• [WHAT YOU ARE ASKED TO DO]: From the material below, reproduce exactly the stretch of lines that begins with the line holding "Stromanbieter wechseln" and ends with the line holding "Отзывы клиентов", skipping the pictures.

• [TASK DATA]:
((

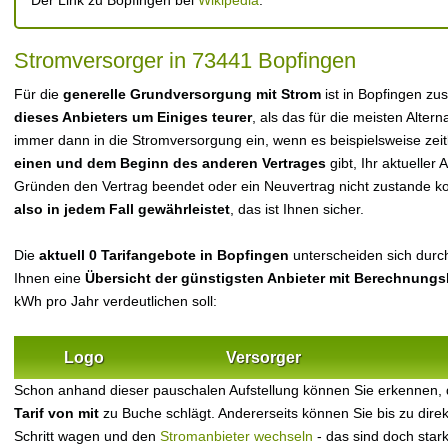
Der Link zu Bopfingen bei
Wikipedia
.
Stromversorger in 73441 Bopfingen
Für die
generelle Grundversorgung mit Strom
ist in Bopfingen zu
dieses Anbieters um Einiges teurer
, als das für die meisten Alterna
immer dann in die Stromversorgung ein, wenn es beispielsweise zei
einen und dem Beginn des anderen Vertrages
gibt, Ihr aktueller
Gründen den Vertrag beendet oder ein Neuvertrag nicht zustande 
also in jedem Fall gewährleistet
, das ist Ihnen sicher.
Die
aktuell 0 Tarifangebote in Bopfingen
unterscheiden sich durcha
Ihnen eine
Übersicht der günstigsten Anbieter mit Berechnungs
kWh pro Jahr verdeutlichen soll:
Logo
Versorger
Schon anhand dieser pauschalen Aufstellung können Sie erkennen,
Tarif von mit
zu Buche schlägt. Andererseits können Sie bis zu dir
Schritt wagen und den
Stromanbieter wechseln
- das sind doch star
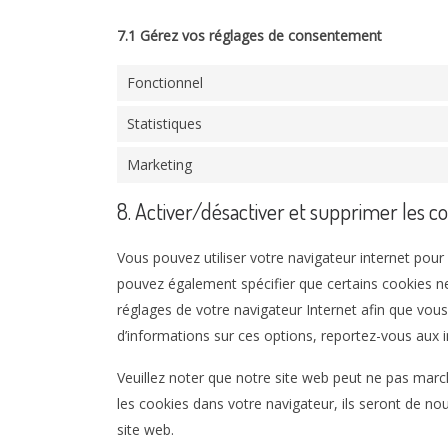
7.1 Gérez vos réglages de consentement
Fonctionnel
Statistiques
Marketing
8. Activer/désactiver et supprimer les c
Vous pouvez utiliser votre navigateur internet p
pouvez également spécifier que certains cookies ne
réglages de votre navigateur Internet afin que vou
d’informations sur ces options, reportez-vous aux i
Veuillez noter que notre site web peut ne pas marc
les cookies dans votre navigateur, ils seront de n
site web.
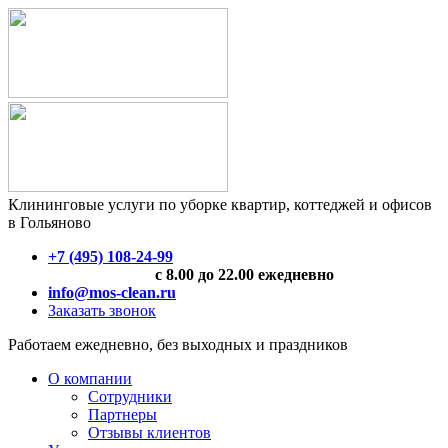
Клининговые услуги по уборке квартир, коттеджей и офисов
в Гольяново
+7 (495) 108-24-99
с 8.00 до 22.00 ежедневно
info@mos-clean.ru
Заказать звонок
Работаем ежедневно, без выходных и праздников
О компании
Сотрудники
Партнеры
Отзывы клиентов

))
((

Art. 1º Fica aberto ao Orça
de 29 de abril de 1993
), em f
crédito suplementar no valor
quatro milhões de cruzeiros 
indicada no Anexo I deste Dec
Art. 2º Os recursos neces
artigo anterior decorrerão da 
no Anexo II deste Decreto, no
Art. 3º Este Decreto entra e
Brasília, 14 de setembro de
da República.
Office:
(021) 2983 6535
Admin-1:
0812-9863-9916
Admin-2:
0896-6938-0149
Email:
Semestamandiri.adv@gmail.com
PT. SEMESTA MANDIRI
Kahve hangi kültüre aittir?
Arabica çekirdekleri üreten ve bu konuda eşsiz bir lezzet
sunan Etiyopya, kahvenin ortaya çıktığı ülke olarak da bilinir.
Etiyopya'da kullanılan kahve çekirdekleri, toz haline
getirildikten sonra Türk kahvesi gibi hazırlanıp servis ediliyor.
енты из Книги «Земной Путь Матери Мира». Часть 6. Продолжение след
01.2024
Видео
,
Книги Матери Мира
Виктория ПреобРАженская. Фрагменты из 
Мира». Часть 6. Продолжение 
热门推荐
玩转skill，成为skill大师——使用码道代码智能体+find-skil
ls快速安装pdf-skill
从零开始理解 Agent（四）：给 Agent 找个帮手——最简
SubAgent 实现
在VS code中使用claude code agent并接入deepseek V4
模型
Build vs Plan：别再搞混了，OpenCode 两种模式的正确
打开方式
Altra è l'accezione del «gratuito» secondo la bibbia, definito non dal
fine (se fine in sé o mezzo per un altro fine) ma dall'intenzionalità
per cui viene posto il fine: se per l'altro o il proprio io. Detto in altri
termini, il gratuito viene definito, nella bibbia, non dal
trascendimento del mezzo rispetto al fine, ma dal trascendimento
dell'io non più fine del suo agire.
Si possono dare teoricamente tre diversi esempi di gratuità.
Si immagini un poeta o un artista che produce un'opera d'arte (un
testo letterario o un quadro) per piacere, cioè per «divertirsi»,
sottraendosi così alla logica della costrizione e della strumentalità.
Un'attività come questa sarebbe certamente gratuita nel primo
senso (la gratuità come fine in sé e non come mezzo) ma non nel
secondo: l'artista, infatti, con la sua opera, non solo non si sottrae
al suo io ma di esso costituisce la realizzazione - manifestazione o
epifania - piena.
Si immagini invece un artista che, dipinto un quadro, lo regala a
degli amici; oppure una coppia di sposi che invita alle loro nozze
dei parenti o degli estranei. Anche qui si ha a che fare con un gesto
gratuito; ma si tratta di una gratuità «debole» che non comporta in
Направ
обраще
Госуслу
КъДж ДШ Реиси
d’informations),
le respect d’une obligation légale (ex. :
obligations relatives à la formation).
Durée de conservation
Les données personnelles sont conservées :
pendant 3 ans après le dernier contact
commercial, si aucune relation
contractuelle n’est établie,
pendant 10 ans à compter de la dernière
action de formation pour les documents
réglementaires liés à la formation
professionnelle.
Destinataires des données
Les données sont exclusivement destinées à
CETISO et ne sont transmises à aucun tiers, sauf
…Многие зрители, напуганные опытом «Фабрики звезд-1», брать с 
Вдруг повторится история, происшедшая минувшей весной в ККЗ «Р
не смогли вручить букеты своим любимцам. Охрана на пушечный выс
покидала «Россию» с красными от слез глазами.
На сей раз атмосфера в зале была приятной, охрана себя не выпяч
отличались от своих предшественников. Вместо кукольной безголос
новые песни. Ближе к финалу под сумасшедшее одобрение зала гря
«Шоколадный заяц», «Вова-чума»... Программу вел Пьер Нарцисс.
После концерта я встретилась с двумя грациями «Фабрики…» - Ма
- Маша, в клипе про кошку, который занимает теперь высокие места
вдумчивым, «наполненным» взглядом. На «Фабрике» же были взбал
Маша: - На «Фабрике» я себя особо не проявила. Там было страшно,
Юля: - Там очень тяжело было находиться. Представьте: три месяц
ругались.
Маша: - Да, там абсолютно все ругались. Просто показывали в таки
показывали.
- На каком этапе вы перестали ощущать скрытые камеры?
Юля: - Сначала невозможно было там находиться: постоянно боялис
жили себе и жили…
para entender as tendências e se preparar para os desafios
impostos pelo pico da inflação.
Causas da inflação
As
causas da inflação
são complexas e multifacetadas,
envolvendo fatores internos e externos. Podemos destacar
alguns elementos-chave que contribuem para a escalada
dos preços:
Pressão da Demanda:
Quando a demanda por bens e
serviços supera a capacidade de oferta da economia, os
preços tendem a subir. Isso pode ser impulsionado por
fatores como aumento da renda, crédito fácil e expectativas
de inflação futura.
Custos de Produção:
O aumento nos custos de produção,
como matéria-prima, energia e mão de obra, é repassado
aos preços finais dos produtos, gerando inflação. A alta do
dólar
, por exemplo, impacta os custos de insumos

))

• [OUTPUT]:
Stromanbieter wechseln
- das sind doch star
7.1 Gérez vos réglages de consentement
Fonctionnel
Statistiques
Marketing
8. Activer/désactiver et supprimer les c
Vous pouvez utiliser votre navigateur internet p
pouvez également spécifier que certains cookies ne
réglages de votre navigateur Internet afin que vou
d’informations sur ces options, reportez-vous aux i
Veuillez noter que notre site web peut ne pas marc
les cookies dans votre navigateur, ils seront de n
site web.
Клининговые услуги по уборке квартир, коттеджей и офисов
в Гольяново
+7 (495) 108-24-99
с 8.00 до 22.00 ежедневно
info@mos-clean.ru
Заказать звонок
Работаем ежедневно, без выходных и праздников
О компании
Сотрудники
Партнеры
Отзывы клиентов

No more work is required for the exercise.